ETNA, O VULCÃO, ERA MINHA MÃE
Ela costumava dizer que quando o vulcão Etna entrava em erupção ela ficava a mil, “ninguém me segura”.
A mais pura verdade.
Etna Braz Gulart, depois Etna Gulart Prévidi.
Teve uma história maravilhosa.
Nasceu em Melo, no Uruguai e se criou até os 15 anos em Jaguarão, fronteira com o Uruguai. Aí a sua mãe, Adylles, decidiu morar no Rio de Janeiro. Adylles, Etna e Juca (José Antônio Braz Goulart), um dos irmãos, embarcaram num vapor para o sonho de minha avó. Foram viver, por um tempo, na casa da Tia Sinhá, uma prima da Adylles.
Juca, por detalhe, não foi para a Segunda Guerra Mundial; Etna estudava e trabalhava no Iate Clube, na Urca. Praticamente não saía na rua, porque era loira e a paranoia era grande. Ela contava que recebeu várias cusparadas porque achavam que era alemã.
Nesse meio tempo conheceu o Waldemar, que na época era Waldemar Luiz Eberle Previdi – mais tarde, abreviou para Waldemar Previdi.
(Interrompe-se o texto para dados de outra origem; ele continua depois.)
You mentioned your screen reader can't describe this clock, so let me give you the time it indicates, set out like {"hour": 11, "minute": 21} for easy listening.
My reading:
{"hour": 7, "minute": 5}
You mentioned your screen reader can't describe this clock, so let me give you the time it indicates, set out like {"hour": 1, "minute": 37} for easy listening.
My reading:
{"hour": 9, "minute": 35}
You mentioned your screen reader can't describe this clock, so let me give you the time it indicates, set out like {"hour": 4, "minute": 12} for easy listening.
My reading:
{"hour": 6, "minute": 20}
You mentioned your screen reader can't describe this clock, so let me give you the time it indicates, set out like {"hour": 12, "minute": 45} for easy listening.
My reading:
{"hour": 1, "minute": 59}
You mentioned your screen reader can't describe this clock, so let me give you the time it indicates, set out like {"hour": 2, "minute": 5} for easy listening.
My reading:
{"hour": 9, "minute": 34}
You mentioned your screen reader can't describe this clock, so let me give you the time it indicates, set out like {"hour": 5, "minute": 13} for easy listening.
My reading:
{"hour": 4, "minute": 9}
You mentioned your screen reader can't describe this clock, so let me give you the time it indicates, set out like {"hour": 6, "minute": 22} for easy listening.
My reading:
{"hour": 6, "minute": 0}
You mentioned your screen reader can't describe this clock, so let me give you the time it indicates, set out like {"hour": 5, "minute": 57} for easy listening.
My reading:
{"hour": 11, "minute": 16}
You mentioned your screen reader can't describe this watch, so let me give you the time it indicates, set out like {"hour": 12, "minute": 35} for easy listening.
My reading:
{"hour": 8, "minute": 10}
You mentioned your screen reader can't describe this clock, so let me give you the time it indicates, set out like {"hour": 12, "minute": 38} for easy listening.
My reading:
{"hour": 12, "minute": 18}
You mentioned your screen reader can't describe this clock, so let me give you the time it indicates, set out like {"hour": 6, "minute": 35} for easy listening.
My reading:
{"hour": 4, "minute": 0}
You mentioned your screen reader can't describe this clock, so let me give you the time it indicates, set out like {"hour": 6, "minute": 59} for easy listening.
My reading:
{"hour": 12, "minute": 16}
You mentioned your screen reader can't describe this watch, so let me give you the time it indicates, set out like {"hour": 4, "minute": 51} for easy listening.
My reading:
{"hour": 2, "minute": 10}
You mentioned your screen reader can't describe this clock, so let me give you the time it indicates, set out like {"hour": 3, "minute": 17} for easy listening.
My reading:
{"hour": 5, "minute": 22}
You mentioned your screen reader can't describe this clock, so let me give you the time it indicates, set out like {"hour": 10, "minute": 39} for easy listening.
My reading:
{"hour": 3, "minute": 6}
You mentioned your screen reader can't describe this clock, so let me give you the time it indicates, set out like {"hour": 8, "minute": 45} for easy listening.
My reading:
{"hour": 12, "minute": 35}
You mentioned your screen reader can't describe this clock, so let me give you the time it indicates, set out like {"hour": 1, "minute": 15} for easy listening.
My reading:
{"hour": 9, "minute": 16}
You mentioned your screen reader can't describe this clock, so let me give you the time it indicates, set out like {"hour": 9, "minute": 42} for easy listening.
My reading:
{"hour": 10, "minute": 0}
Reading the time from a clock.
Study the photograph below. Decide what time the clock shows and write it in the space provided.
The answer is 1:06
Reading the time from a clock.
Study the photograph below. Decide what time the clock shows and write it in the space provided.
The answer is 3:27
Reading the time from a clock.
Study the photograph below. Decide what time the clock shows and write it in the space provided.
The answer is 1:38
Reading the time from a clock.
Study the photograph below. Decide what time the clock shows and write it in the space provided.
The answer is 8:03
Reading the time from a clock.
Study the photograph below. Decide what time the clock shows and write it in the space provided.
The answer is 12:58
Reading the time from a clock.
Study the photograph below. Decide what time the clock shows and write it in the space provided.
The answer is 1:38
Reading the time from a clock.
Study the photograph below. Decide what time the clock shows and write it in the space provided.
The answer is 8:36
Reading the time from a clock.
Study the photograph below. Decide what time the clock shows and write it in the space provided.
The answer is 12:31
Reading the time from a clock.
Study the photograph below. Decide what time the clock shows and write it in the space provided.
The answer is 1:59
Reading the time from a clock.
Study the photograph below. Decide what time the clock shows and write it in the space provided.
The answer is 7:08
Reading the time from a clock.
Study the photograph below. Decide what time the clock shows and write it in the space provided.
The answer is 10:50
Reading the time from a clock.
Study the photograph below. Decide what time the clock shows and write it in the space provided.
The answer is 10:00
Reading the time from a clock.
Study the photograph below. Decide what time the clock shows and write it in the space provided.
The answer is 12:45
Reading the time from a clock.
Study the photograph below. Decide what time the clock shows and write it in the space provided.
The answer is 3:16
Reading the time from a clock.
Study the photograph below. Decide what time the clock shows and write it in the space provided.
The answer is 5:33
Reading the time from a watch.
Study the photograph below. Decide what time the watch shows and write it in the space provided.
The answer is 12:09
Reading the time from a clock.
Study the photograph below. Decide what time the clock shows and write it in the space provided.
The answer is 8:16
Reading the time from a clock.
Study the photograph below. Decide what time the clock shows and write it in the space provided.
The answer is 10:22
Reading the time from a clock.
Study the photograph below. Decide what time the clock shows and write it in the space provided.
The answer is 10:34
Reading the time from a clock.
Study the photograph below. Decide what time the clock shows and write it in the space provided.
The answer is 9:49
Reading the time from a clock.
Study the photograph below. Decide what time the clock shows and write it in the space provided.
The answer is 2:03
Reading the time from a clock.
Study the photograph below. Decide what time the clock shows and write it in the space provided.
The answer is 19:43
Casaram-se logo depois que a guerra terminou. Um sufoco, porque não havia imóveis para vender e alugar. Foram morar numa casa alugada em Santa Teresa, onde meu irmão Paulo Cesar nasceu.
Mudaram-se para a Urca, onde nasci.
Mas tarde, já no início da década de 60, fomos para a rua das Laranjeiras.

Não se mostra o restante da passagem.